You’re two hours into Tuesday morning and everything already sucks. You haven’t showered, your cat keeps vomiting up green stuff, and right now you’re in a meeting about some quarterly bullshit. You need one thing right now. Wine. But you’re worried it’ll look bad if you rip open a box of red and suckle its wine nozzle teat like a booze-hungry piglet in the middle of the day. The answer? Pair it with some food. Normally, you’d pair your drink with a creamy Brie or pungent Gouda, but today’s a shitshow and for real, and you’ve got your eye on A3 in the vending machine.

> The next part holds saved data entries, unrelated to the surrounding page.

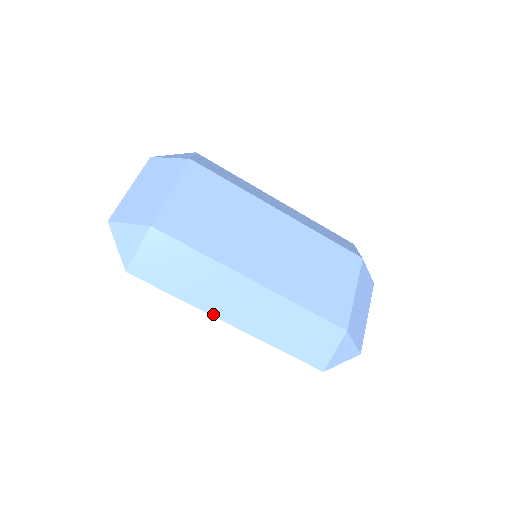
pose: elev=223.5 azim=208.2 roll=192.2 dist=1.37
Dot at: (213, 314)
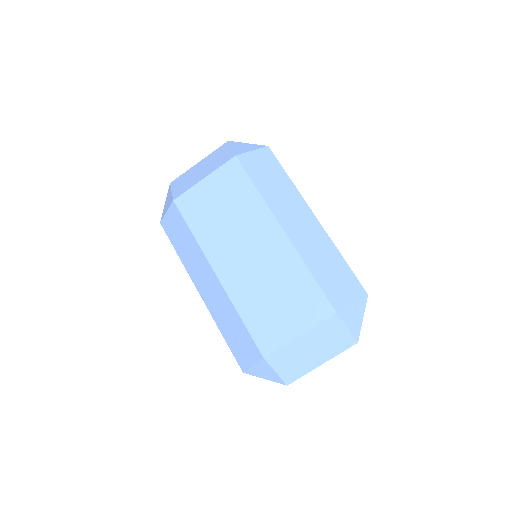
Dot at: (193, 280)
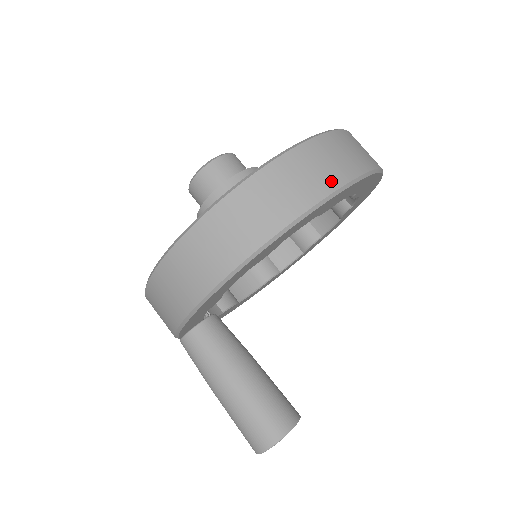
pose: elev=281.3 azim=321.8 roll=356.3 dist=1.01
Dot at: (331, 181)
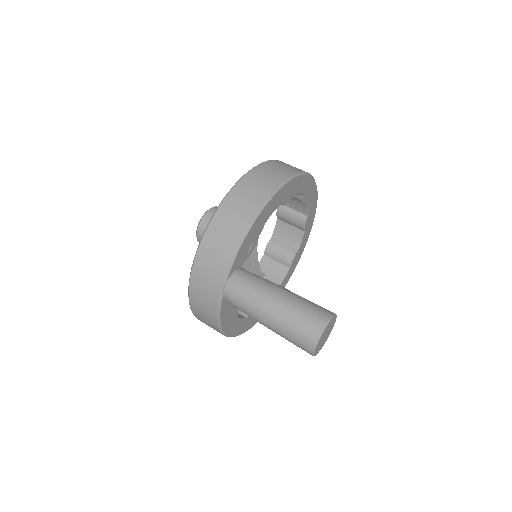
Dot at: occluded
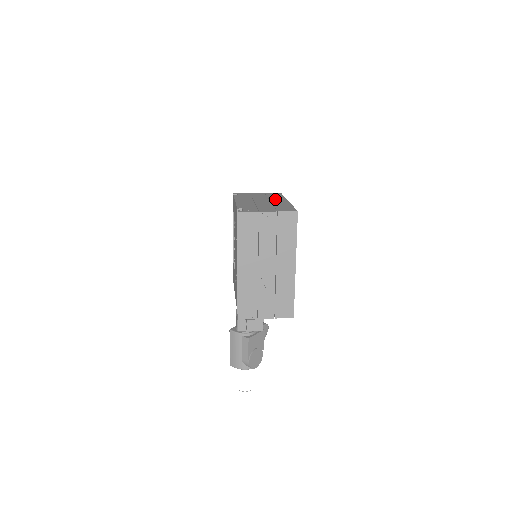
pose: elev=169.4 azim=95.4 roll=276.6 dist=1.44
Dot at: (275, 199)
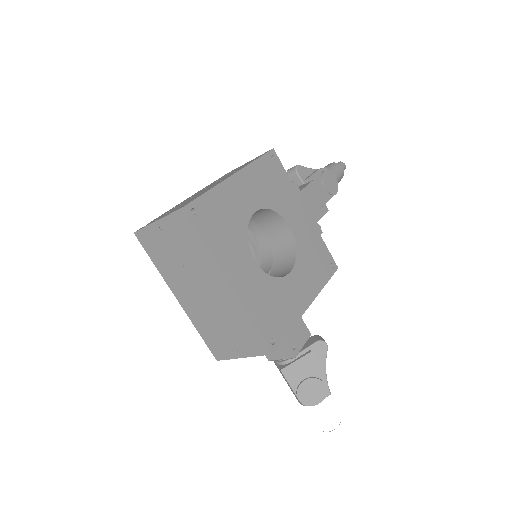
Dot at: (229, 175)
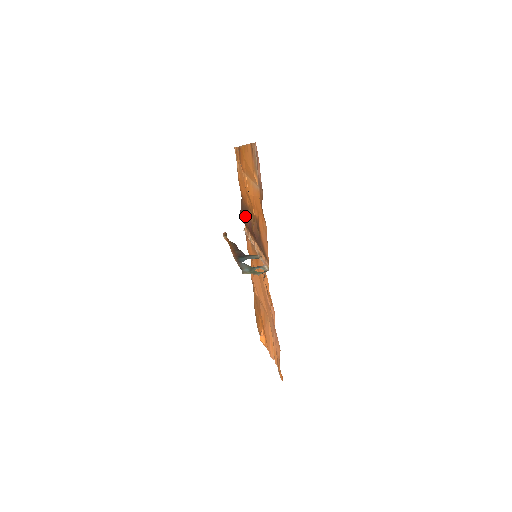
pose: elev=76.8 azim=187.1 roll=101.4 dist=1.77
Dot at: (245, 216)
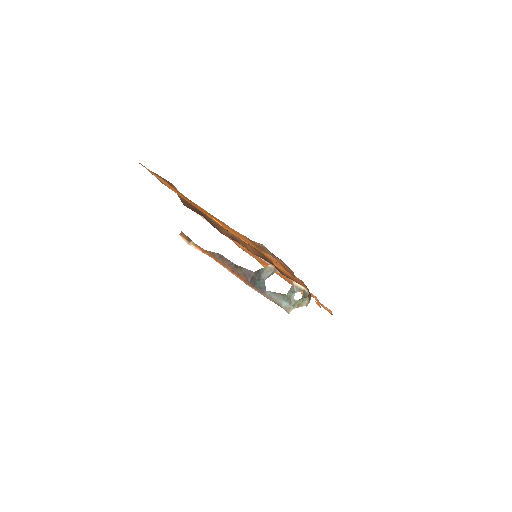
Dot at: occluded
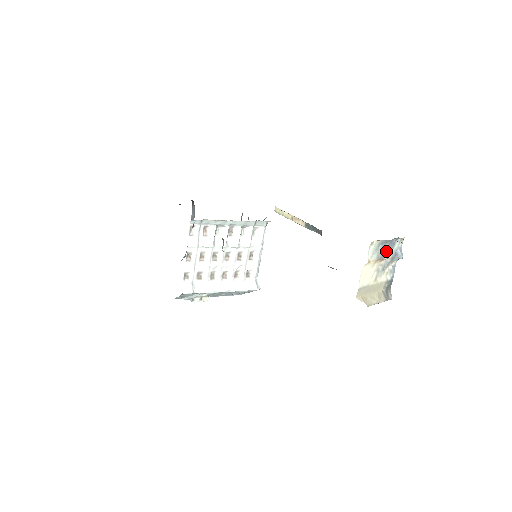
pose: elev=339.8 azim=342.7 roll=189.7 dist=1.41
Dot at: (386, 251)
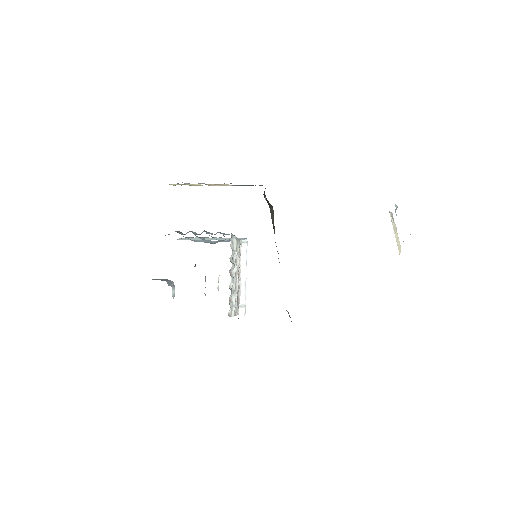
Dot at: occluded
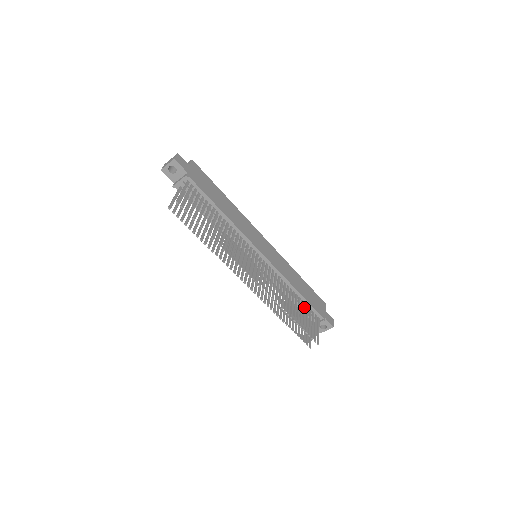
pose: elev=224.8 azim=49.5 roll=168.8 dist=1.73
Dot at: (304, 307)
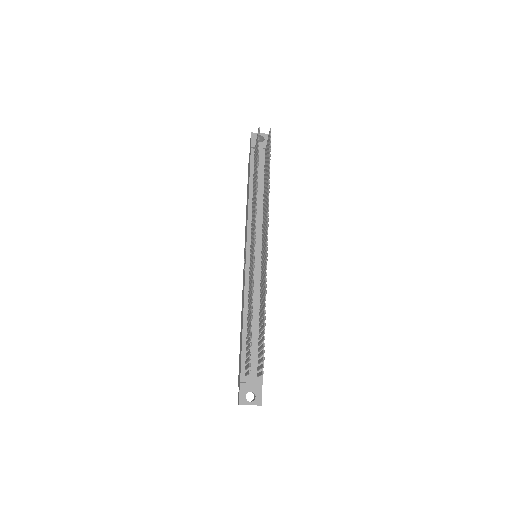
Dot at: occluded
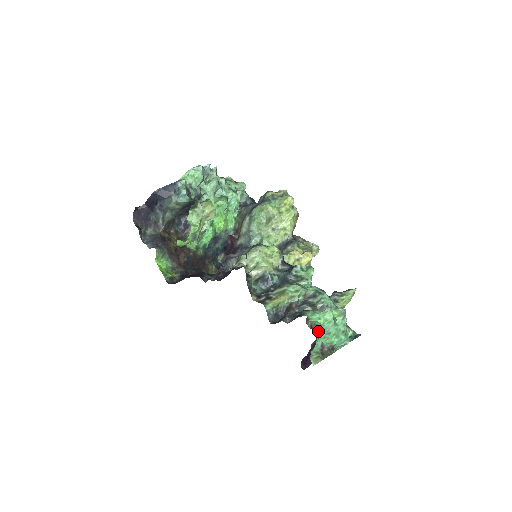
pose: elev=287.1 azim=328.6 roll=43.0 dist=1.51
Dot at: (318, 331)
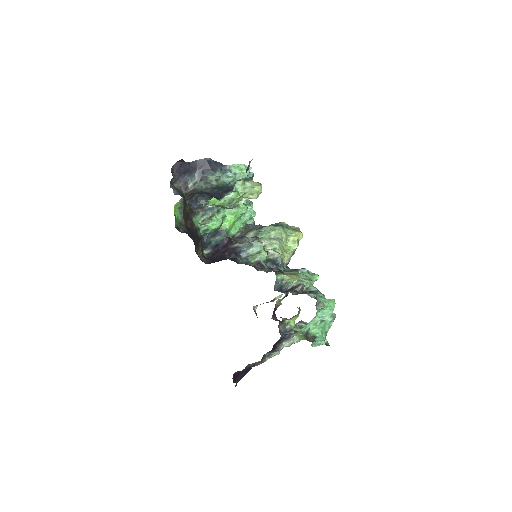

Cue: Junior Mints, the ultimate versatile wine food. Pair them with smoky Malbecs or bold Merlots alike for a corn-syrupy liquor fix that’ll keep you going through this trash bag of a day.
Junior Mints + Beaujolais
Beaujolais wines have a crisp, clean fruitiness, which nicely cut through the clumpy decadence of half-melted Junior Mint. Put the two together and you have a lively combo that’ll speed up your heart rate while also slowing it down like some malformed version of speedballing. Beaujolais is best sipped chilled out of a red wine glass, but feel free to sip it warm out of a red wine bottle. Soon, you’ll reach that sweet spot where you’re solidly buzzed, yet tired enough to ignore all the idiots on your subway car.
Junior Mints + Tawny Port
Ports have an oomph and sweetness, which perfectly heighten the already diabetes-inducing yummy in your Junior Mints. You’ll be hurtling towards a sugar coma so fast, you won’t even notice the 7,000 unread emails you haven’t dealt with yet. Port is typically sipped out of delicate long-stemmed glasses, but this morning’s Dunkin Donuts cup will add a subtle “hazelnut latte” flavor that’ll have you sailing right into five o’clock.
Junior Mints + Shiraz
“Sugar and Spice” is nice. But there’s nothing like “Soy Lecithin Emulsifier and Spice” to calm you down when you want to deck the asshole in front of you during lunch rush hour at Panera. Pop a J-Mint, sip some Shiraz, and let the bold spiciness of the wine combine with the synthetic glaze glucose party inside your mouth till you’re floating away on a cloud of candy-booze bliss.
Junior Mints + Cabernet Sauvignon
Cabernet Sauvignons are strong wines, well suited to hearty meat dishes and also the artery-clogging confectioner’s glaze in your Junior Mints. The rich, heady blend will ground you, while the K-Pop-level saccharine blast turns you into a wide-eyed, overly stimulated freak show. Net-net, you’ll be lightly fucked-up enough to make it through this waste-of-life phone call with AT&T.
These are just a few ideas to get you started, but don’t feel restricted by them. Remember: The beauty of Junior Mints is that they literally go with all wines including whiskey, gin, and the $4.99 vodka that comes in a big plastic jug. Have fun!